Lo odié desde el primer momento, se presentó de improviso en mi vida como si el propio infierno lo hubiera vomitado. Era un personaje siniestro, sin embargo todos los que le conocieron quedaron cautivos bajo su hechizo. Les advertí que no confiaran, que era la reencarnación del mal. No me escucharon.
Mi vida había dejado de tener valor desde el momento en que él hizo su intromisión en ella. Quise resistirme a él, pero fue superior, la piel se me erizaba ante su sola presencia y muchas noches comencé a padecer de un tenaz insomnio ante el temor que irrumpiera en mi habitación encontrándome dormido y a su merced.
Supe, sin ninguna duda, que en algún momento nos enfrentaríamos en un duelo a muerte y eso sería cuando él descubriera que yo conocía hasta sus más íntimos pensamientos. Mi temor, con fundamentos, era que él también conociera los míos.
Tendría que ser más astuto que él y matarlo sin darle oportunidad. No podía correr riesgos.
Aunque nadie de mis conocidos lo hubiera creído, me convertí en su casi esclavo y lo peor de todo es que fui testigo y cómplice de sus más aberrantes crímenes. No podía evitarlo, me dominaba.
Noche a noche su mirada me perseguía exigiendo que me esforzara más y más en su provecho. Su risa canalla e irónica sacudía mi interior inflamando mi sangre con un rencor no exento del temor que su presencia me producía. Él lo sabía, pero sabía que como una droga y a pesar de mi odio, yo era un dependiente de su fascinación.
Era más que un mal bicho, era un demonio inhumano y sádico con una personalidad subyugante que ocultaba sus perversidades. El mundo en el cual nos movíamos y en el que anteriormente yo había sido casi un dios, lo adoró y cuando menos lo imaginaba, pasó a ocupar el primer lugar y yo a ser su más denigrado servidor.

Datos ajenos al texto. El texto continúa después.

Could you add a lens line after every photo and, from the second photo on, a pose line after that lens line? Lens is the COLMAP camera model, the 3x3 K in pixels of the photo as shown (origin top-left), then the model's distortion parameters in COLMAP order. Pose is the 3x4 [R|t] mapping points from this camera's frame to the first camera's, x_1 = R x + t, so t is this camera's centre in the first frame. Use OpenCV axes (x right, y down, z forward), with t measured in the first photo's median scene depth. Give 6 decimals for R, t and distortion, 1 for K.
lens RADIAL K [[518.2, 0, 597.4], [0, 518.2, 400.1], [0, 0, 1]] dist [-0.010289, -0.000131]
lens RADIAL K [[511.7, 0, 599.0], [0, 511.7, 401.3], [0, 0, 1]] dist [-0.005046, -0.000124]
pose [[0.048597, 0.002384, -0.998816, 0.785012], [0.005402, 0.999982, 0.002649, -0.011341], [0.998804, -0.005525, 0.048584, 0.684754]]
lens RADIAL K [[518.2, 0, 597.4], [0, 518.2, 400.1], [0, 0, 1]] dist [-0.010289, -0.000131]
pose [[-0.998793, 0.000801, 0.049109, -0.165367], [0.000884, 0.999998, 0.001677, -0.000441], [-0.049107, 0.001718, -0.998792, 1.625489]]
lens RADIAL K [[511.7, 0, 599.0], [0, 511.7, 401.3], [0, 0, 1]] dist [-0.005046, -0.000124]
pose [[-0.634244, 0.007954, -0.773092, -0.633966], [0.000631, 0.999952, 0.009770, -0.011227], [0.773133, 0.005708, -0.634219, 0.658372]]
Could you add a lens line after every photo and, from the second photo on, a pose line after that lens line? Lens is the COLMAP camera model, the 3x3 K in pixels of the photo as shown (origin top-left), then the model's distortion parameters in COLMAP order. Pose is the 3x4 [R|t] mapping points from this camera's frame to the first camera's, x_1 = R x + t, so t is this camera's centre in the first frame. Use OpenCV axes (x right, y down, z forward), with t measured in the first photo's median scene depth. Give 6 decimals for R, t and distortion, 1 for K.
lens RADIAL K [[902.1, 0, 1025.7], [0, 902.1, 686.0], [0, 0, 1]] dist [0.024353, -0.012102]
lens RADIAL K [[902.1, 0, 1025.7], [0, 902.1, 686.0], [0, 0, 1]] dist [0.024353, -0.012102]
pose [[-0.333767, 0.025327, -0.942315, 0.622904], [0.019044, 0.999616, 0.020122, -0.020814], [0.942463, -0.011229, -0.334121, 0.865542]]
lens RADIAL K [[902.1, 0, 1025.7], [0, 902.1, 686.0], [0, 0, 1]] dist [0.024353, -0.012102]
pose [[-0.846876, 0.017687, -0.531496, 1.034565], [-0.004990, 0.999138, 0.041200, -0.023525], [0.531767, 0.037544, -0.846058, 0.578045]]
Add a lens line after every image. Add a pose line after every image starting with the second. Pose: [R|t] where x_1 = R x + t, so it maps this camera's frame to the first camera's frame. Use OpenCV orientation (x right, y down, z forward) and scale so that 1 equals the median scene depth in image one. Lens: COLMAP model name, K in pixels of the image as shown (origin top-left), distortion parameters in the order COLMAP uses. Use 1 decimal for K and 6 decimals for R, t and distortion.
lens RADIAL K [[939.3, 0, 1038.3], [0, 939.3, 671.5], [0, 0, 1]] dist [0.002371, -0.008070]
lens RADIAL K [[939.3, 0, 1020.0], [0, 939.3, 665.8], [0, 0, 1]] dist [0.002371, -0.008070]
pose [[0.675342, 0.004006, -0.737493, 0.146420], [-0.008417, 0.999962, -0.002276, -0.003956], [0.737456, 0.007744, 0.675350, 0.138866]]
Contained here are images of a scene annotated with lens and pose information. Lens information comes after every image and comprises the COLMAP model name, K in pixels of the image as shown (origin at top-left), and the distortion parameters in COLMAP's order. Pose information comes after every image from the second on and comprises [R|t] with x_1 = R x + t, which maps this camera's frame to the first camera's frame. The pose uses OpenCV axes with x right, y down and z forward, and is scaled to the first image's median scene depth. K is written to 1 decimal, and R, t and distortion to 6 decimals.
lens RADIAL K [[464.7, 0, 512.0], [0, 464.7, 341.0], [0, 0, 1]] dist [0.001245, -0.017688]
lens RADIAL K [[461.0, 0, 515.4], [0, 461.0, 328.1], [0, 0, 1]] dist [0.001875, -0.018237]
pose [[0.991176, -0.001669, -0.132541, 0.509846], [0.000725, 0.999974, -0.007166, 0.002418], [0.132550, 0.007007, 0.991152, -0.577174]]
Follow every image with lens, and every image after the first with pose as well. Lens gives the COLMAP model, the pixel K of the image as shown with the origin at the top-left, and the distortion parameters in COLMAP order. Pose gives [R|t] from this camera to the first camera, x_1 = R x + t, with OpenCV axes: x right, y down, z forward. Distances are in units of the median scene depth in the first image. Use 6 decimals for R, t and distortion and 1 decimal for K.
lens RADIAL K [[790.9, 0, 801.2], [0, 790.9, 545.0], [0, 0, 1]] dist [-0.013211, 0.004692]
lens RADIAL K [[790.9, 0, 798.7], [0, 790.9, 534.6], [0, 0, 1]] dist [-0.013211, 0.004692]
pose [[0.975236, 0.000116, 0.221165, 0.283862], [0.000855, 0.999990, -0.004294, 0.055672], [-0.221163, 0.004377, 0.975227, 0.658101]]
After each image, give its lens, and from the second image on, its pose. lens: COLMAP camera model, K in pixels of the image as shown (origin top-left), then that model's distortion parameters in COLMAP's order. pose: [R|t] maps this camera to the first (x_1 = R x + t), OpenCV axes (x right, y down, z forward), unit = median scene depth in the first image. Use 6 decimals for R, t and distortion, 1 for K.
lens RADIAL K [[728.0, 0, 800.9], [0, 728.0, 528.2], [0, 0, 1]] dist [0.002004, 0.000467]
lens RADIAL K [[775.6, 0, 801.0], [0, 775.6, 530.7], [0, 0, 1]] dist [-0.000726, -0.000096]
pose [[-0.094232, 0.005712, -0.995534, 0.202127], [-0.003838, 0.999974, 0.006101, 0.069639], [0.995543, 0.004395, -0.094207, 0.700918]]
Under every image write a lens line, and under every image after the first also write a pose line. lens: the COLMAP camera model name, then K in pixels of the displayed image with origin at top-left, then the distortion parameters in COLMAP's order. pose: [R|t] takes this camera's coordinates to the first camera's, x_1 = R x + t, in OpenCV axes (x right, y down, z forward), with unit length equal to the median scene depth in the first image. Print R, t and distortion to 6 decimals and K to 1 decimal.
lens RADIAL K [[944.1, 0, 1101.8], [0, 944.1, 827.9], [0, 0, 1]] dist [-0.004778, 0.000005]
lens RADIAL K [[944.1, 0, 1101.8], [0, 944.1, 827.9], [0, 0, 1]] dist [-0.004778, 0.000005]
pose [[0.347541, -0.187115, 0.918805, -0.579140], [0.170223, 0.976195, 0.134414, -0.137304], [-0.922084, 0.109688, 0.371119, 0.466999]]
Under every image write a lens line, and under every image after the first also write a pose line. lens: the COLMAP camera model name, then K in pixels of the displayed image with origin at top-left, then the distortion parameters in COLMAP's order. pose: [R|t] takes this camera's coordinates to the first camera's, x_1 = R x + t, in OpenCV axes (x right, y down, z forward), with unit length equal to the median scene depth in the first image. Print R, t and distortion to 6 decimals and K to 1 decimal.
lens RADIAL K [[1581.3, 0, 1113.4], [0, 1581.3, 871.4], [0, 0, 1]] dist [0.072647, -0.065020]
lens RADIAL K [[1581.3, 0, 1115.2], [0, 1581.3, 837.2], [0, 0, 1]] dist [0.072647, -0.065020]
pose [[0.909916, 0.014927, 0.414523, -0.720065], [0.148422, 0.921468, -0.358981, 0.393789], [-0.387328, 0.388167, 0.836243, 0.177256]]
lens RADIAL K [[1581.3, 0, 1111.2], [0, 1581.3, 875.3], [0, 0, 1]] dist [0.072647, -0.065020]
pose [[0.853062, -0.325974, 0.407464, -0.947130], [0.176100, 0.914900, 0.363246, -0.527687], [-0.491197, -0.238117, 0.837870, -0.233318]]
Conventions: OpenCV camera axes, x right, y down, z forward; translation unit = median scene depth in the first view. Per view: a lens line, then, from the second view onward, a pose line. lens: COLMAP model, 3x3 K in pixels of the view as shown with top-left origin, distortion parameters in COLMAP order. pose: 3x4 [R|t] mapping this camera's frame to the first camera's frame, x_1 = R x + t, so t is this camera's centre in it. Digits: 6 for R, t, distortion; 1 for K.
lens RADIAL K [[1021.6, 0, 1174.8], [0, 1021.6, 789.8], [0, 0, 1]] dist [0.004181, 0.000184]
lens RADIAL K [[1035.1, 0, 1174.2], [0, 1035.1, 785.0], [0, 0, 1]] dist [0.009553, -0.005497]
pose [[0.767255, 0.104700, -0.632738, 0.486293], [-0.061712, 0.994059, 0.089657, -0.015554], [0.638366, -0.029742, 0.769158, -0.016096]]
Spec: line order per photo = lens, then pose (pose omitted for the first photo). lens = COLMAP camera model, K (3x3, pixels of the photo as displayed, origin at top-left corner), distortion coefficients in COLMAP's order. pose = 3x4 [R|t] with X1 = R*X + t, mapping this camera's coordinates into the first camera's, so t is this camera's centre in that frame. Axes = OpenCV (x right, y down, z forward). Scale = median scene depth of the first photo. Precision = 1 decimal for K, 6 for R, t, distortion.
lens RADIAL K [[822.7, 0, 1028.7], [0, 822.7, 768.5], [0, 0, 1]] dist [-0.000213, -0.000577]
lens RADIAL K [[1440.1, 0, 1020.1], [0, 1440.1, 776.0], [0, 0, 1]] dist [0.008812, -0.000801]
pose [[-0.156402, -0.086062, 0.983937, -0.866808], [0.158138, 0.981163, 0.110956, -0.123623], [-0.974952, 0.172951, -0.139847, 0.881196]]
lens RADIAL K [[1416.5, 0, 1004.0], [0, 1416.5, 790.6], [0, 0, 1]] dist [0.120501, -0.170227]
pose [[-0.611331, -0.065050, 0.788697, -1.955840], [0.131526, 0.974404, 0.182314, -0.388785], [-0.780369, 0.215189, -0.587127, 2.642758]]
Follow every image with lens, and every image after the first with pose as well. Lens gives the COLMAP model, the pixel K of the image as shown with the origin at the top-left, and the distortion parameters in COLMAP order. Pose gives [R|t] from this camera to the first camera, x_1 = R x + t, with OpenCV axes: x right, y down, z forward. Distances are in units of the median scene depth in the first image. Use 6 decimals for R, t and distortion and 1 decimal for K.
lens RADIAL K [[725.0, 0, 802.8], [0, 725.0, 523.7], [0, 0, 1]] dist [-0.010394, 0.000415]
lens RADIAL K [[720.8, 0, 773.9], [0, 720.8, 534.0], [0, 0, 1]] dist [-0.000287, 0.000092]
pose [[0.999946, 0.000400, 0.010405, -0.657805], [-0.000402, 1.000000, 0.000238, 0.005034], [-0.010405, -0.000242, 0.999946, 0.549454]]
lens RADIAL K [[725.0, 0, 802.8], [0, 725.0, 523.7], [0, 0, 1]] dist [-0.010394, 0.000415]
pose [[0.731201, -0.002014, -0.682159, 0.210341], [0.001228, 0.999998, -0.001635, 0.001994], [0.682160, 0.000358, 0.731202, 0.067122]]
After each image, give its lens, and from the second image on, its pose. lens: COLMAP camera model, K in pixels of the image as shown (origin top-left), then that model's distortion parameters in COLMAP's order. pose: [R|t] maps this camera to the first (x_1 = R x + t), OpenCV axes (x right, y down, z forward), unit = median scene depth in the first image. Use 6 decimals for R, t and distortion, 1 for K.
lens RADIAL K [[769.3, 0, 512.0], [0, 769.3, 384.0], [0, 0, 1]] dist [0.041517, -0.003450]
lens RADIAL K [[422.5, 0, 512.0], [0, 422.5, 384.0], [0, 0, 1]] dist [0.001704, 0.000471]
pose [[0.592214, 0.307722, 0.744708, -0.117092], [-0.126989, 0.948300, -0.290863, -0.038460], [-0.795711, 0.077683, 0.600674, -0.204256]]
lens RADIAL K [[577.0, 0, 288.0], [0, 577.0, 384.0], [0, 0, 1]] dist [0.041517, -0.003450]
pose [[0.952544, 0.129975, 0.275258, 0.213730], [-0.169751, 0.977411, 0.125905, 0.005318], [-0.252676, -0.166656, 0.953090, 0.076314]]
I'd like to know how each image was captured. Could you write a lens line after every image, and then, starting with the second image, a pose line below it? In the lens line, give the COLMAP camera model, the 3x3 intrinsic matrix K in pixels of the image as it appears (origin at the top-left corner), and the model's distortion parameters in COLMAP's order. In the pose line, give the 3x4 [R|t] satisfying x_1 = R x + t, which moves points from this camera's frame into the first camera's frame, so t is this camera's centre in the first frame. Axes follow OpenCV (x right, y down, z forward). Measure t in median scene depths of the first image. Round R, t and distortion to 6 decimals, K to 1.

Conmigo era descarado, me enfrentaba sin necesidad de subterfugios, ambos sabíamos quien era el contrincante. Yo lo odiaba y él me odiaba, no existían los términos medios.
Su mayor placer era burlarse de mis limitaciones, hacerme sentir un gusano, reírse constantemente de mi torpeza. Sabía que era superior y que a pesar de la simbiosis que nos unía, él era más poderoso, más fuerte y mucho, pero mucho más inteligente.
Por su culpa pasaba mis días y noches afiebrado, bebiendo, fumando, rezumando el odio que sentía, ideando las mil formas de acabar con ese ser maligno, con esa aberración de la naturaleza. Hubo momentos en que sospeché que era inmortal y que nos sobreviviría a todos, tomando más y más fuerza a través de los tiempos.
Fui mudo y obligado testigo de sus abusos en el entorno en el que se movía como un rey absoluto y veía impotente como una a una las personas que en un principio lo adoraron eran destruidas, pero nadie parecía notar la telaraña en la que él los envolvía.
Enloquecí cuando atrapó bajo su hipnótica personalidad a la dulce y cándida Rocío, una bella joven a la cual yo adoraba, convirtiéndola en una adicta sin voluntad; una piltrafa humana que finalmente se suicidó, tiñendo de rojo mis lágrimas de impotencia.
- ¡Pude haberla salvado! - grité desesperado sintiéndome cómplice necesario de su crimen.
Fue después de ese desgraciado hecho que decidí acabar con él, no soportaba más, me estaba destruyendo, sabía que su próxima víctima sería yo, tenía que anticiparme, debía anticiparme. Lo haría esa noche. Pondría fin a esa historia de perversión.
Fríamente, sin hacer caso a su mirada desorbitada, ni a su gesto de demanda al comprender mis intenciones, tomé una goma y borré su nombre de cada página de mi libro. Para que no resucitara, utilicé mi mejor arma, la palabra que acabaría con su maleficio: “FIN”.